### GOAL OF THE EXERCISE
In the records that come next, find every line with "thumb". Return those lines.

### PROVIDED MATERIAL
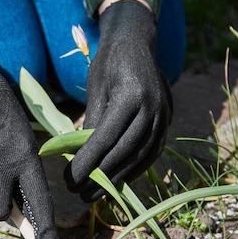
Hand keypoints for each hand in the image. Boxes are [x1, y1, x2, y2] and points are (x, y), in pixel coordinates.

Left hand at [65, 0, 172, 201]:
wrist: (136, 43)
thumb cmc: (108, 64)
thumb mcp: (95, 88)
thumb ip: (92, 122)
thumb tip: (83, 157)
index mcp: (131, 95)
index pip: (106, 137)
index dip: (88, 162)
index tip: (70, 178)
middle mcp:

--

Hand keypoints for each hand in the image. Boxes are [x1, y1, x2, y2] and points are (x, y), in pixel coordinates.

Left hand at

### RESPONSE FOR THIS EXERCISE
thumb cmc: (108, 64)
thumb mcp: (95, 88)
thumb ip: (92, 122)
thumb tip: (83, 157)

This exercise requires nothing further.